[Collected data]

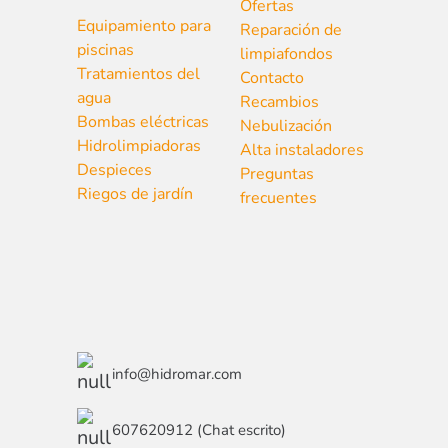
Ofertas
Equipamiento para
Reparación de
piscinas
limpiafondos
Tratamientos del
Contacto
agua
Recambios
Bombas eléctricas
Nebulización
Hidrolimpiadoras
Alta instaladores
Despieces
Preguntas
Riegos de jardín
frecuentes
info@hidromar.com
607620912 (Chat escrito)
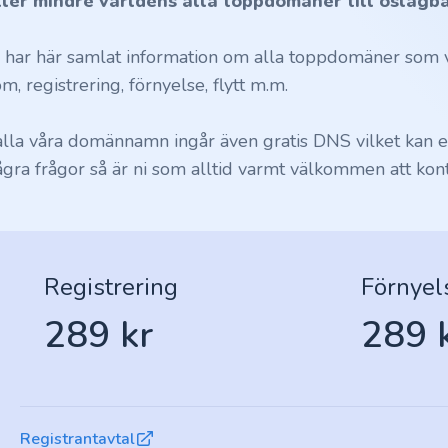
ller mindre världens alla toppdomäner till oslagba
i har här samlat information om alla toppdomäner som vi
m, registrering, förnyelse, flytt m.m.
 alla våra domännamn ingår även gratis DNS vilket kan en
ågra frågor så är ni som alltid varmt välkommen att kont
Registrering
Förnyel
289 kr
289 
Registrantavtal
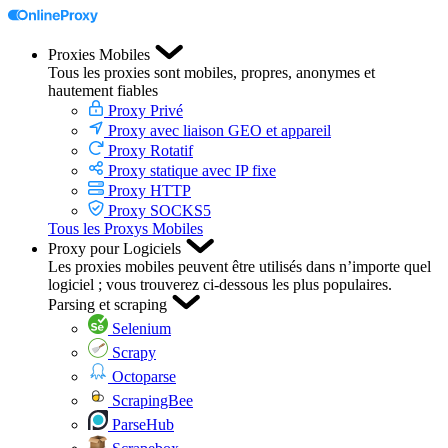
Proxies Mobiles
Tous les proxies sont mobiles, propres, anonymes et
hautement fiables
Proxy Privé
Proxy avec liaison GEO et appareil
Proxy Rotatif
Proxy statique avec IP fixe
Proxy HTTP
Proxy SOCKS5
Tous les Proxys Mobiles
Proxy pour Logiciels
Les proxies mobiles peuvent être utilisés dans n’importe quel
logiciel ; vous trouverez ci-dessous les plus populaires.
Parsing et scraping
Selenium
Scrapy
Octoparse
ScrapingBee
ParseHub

...

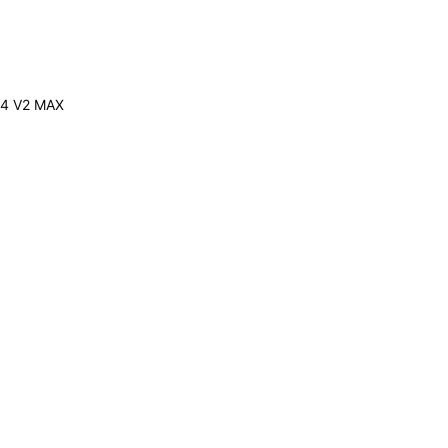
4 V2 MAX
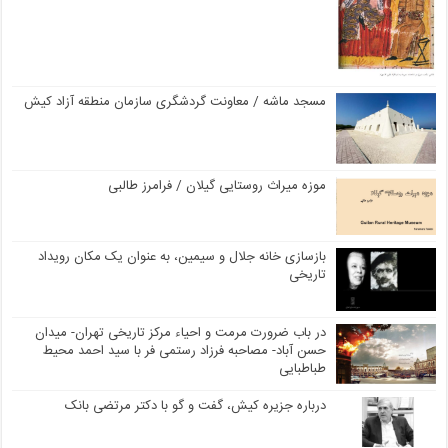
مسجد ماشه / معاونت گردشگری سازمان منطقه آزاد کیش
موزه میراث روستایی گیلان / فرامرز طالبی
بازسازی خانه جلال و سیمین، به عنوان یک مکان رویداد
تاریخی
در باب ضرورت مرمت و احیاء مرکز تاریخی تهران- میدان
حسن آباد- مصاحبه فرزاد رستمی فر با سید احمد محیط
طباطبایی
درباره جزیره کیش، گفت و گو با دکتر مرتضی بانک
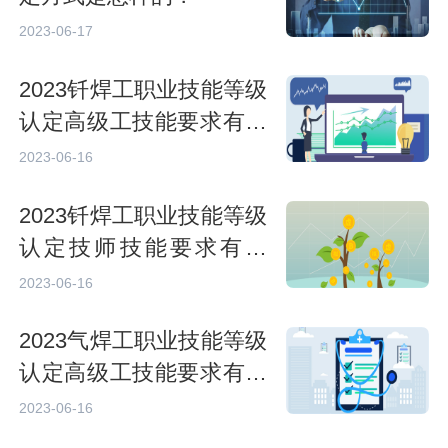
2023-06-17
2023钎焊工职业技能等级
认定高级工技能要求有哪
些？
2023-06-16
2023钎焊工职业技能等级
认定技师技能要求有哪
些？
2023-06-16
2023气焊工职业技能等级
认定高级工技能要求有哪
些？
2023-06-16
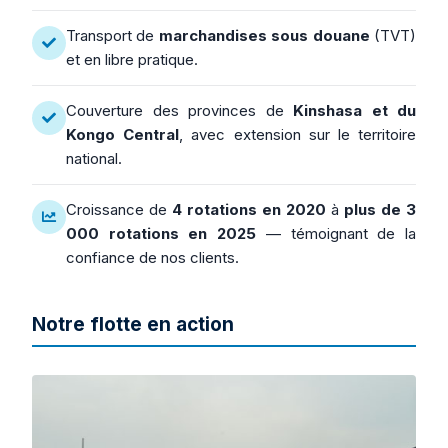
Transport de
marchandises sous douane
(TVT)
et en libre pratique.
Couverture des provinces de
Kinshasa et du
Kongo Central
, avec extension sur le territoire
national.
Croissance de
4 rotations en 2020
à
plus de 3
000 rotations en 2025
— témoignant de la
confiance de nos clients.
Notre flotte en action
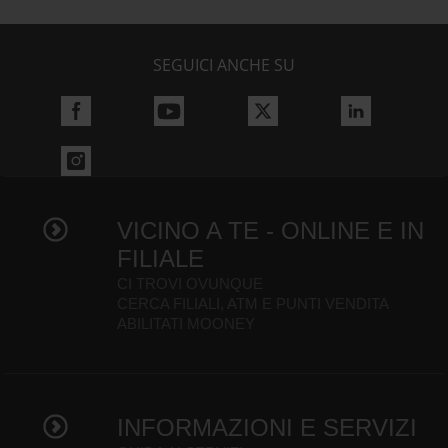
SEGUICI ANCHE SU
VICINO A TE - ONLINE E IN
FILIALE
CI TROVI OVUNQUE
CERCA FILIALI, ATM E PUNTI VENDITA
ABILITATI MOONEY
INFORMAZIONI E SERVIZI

### WHAT IS REQUIRED
Please copy, word for word, the part of the material that opens with the line containing "مسجد ماشه /" and closes with the line containing "INFORMAZIONI E SERVIZI", including both of those lines. Leave the pictures out of your copy.

### WRITTEN RESPONSE
مسجد ماشه / معاونت گردشگری سازمان منطقه آزاد کیش
موزه میراث روستایی گیلان / فرامرز طالبی
بازسازی خانه جلال و سیمین، به عنوان یک مکان رویداد
تاریخی
در باب ضرورت مرمت و احیاء مرکز تاریخی تهران- میدان
حسن آباد- مصاحبه فرزاد رستمی فر با سید احمد محیط
طباطبایی
درباره جزیره کیش، گفت و گو با دکتر مرتضی بانک
2023-06-17
2023钎焊工职业技能等级
认定高级工技能要求有哪
些？
2023-06-16
2023钎焊工职业技能等级
认定技师技能要求有哪
些？
2023-06-16
2023气焊工职业技能等级
认定高级工技能要求有哪
些？
2023-06-16
Transport de
marchandises sous douane
(TVT)
et en libre pratique.
Couverture des provinces de
Kinshasa et du
Kongo Central
, avec extension sur le territoire
national.
Croissance de
4 rotations en 2020
à
plus de 3
000 rotations en 2025
— témoignant de la
confiance de nos clients.
Notre flotte en action
SEGUICI ANCHE SU
VICINO A TE - ONLINE E IN
FILIALE
CI TROVI OVUNQUE
CERCA FILIALI, ATM E PUNTI VENDITA
ABILITATI MOONEY
INFORMAZIONI E SERVIZI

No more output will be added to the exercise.